Longitude: -3.9022 / 3°54'7"W

OS Eastings: 283941

OS Northings: 769597

OS Grid: NN839695

Mapcode National: GBR JBQQ.Z4X

Mapcode Global: WH4KY.1839

Entry Name: Chapel, depopulated settlement 700m WNW of Tom Nan Cruach, Glen Banvie

Scheduled Date: 16 February 2001

Source: Historic Environment Scotland

Source ID: SM9550

Schedule Class: Cultural

Category: Secular: settlement, including deserted, depopulated and townships

Location: Blair Atholl

County: Perth and Kinross

Electoral Ward: Highland

Traditional County: Perthshire


The monument comprises a depopulated settlement of post-medieval date.

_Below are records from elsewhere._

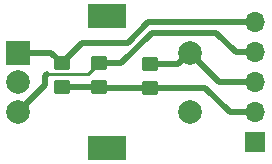
<source format=gbr>
%TF.GenerationSoftware,KiCad,Pcbnew,7.0.6*%
%TF.CreationDate,2023-09-12T23:14:46-07:00*%
%TF.ProjectId,Rotary Encoder Board,526f7461-7279-4204-956e-636f64657220,rev?*%
%TF.SameCoordinates,Original*%
%TF.FileFunction,Copper,L2,Bot*%
%TF.FilePolarity,Positive*%
%FSLAX46Y46*%
G04 Gerber Fmt 4.6, Leading zero omitted, Abs format (unit mm)*
G04 Created by KiCad (PCBNEW 7.0.6) date 2023-09-12 23:14:46*
%MOMM*%
%LPD*%
G01*
G04 APERTURE LIST*
G04 Aperture macros list*
%AMRoundRect*
0 Rectangle with rounded corners*
0 $1 Rounding radius*
0 $2 $3 $4 $5 $6 $7 $8 $9 X,Y pos of 4 corners*
0 Add a 4 corners polygon primitive as box body*
4,1,4,$2,$3,$4,$5,$6,$7,$8,$9,$2,$3,0*
0 Add four circle primitives for the rounded corners*
1,1,$1+$1,$2,$3*
1,1,$1+$1,$4,$5*
1,1,$1+$1,$6,$7*
1,1,$1+$1,$8,$9*
0 Add four rect primitives between the rounded corners*
20,1,$1+$1,$2,$3,$4,$5,0*
20,1,$1+$1,$4,$5,$6,$7,0*
20,1,$1+$1,$6,$7,$8,$9,0*
20,1,$1+$1,$8,$9,$2,$3,0*%
G04 Aperture macros list end*
%TA.AperFunction,ComponentPad*%
%ADD10R,2.000000X2.000000*%
%TD*%
%TA.AperFunction,ComponentPad*%
%ADD11C,2.000000*%
%TD*%
%TA.AperFunction,ComponentPad*%
%ADD12R,3.200000X2.000000*%
%TD*%
%TA.AperFunction,SMDPad,CuDef*%
%ADD13RoundRect,0.250000X-0.450000X0.350000X-0.450000X-0.350000X0.450000X-0.350000X0.450000X0.350000X0*%
%TD*%
%TA.AperFunction,ComponentPad*%
%ADD14R,1.700000X1.700000*%
%TD*%
%TA.AperFunction,ComponentPad*%
%ADD15O,1.700000X1.700000*%
%TD*%
%TA.AperFunction,Conductor*%
%ADD16C,0.508000*%
%TD*%
%TA.AperFunction,Conductor*%
%ADD17C,0.250000*%
%TD*%
G04 APERTURE END LIST*
D10*
%TO.P,SW1,A,A*%
%TO.N,/CLK*%
X132089000Y-84507000D03*
D11*
%TO.P,SW1,B,B*%
%TO.N,/DT*%
X132089000Y-89507000D03*
%TO.P,SW1,C,C*%
%TO.N,GND*%
X132089000Y-87007000D03*
D12*
%TO.P,SW1,MP*%
X139589000Y-81407000D03*
X139589000Y-92607000D03*
D11*
%TO.P,SW1,S1,S1*%
X146589000Y-89507000D03*
%TO.P,SW1,S2,S2*%
%TO.N,/SW*%
X146589000Y-84507000D03*
%TD*%
D13*
%TO.P,R1,1*%
%TO.N,/DT*%
X138897831Y-85400000D03*
%TO.P,R1,2*%
%TO.N,+5V*%
X138897831Y-87400000D03*
%TD*%
%TO.P,R2,1*%
%TO.N,/CLK*%
X135763000Y-85412500D03*
%TO.P,R2,2*%
%TO.N,+5V*%
X135763000Y-87412500D03*
%TD*%
D14*
%TO.P,J1,1,Pin_1*%
%TO.N,GND*%
X152151190Y-92110000D03*
D15*
%TO.P,J1,2,Pin_2*%
%TO.N,+5V*%
X152151190Y-89570000D03*
%TO.P,J1,3,Pin_3*%
%TO.N,/SW*%
X152151190Y-87030000D03*
%TO.P,J1,4,Pin_4*%
%TO.N,/DT*%
X152151190Y-84490000D03*
%TO.P,J1,5,Pin_5*%
%TO.N,/CLK*%
X152151190Y-81950000D03*
%TD*%
D13*
%TO.P,R3,1*%
%TO.N,/SW*%
X143256000Y-85487000D03*
%TO.P,R3,2*%
%TO.N,+5V*%
X143256000Y-87487000D03*
%TD*%
D16*
%TO.N,+5V*%
X147939000Y-87487000D02*
X143256000Y-87487000D01*
X143256000Y-87487000D02*
X138984831Y-87487000D01*
X152151190Y-89570000D02*
X150022000Y-89570000D01*
X135775500Y-87400000D02*
X135763000Y-87412500D01*
X150022000Y-89570000D02*
X147939000Y-87487000D01*
X138984831Y-87487000D02*
X138897831Y-87400000D01*
X138897831Y-87400000D02*
X135775500Y-87400000D01*
%TO.N,/SW*%
X149112000Y-87030000D02*
X146589000Y-84507000D01*
X143256000Y-85487000D02*
X145609000Y-85487000D01*
X152151190Y-87030000D02*
X149112000Y-87030000D01*
X145609000Y-85487000D02*
X146589000Y-84507000D01*
%TO.N,/DT*%
X134366000Y-86487000D02*
X134515500Y-86337500D01*
D17*
X137960331Y-86337500D02*
X138897831Y-85400000D01*
D16*
X140787000Y-85400000D02*
X138897831Y-85400000D01*
X143383000Y-82804000D02*
X140787000Y-85400000D01*
X152151190Y-84490000D02*
X150530000Y-84490000D01*
X134366000Y-87230000D02*
X134366000Y-86487000D01*
X150530000Y-84490000D02*
X148844000Y-82804000D01*
D17*
X137960331Y-86337500D02*
X134515500Y-86337500D01*
D16*
X148844000Y-82804000D02*
X143383000Y-82804000D01*
X132089000Y-89507000D02*
X134366000Y-87230000D01*
%TO.N,/CLK*%
X141351000Y-83693000D02*
X137482500Y-83693000D01*
X143094000Y-81950000D02*
X141351000Y-83693000D01*
X152151190Y-81950000D02*
X143094000Y-81950000D01*
X134857500Y-84507000D02*
X135763000Y-85412500D01*
X137482500Y-83693000D02*
X135763000Y-85412500D01*
X132089000Y-84507000D02*
X134857500Y-84507000D01*
%TD*%
M02*

</source>
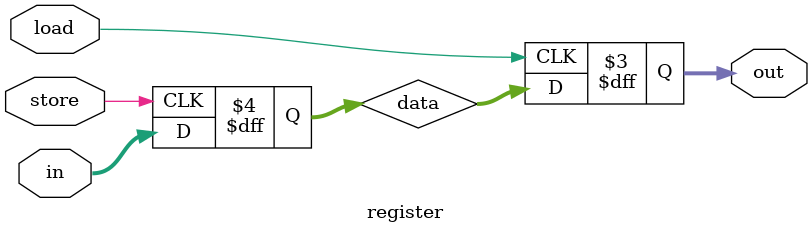
<source format=v>
module register (input [WIDTH-1:0]in,
    output reg [WIDTH-1:0]out,
    input store, load
    );
parameter WIDTH=32;
//input [WIDTH-1:0] in;
//output reg [WIDTH-1:0] out;
//input store, load;

reg [WIDTH-1:0]data;

always @ (posedge store)
    data <= in;

always @ (posedge load)
    out <= data;

endmodule

</source>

The monument is situated in an island of rough pasture, surrounded by heather moorland, at about 360-430m O.D. It consists of a township comprising the remains of nine buildings, at least two kilns and associated enclosures, and field walls enclosed by a head-dyke, as depicted on the Ordnance Survey First Edition Map (1867). The buildings vary in size from c. 34.5m by 4.2m to c. 7m by 4m with walls standing to a height of c. 1.5m. At the SE corner of the area are the footings of five oval shieling bothies varying in size from c. 6m by 3.5m to c. 4m by 8m.

The settlement is reputedly known as 'Chapel' or occasionally 'Chapelton' and was depopulated c.1850 (information from Atholl Estate office). Twenty-two unroofed buildings, three enclosures, some field walls and part of the head-dyke are shown on the current edition of the OS 1:10000 map (1991).

The area proposed for scheduling comprises the remains described and an area around them within which related material may be expected to be found. It is irregular in shape, with maximum dimensions of about 605m from its northernmost to its southernmost point, by a maximum of about 420 due E-W, as marked in red on the accompanying map extract.

Source: Historic Environment Scotland

Statement of Scheduling

The monument is of national importance because of its potential to contribute to an understanding of post-medieval settlement and economy. Its importance is increased by its proximity to other monuments of potentially contemporary date.

Source: Historic Environment Scotland



RCAHMS records the monument as NN 86 NW 2.

Map references:

Ordnance Survey (1867) First Edition Map (Perthshire) sheet XXX, 6 inches to 1 mile.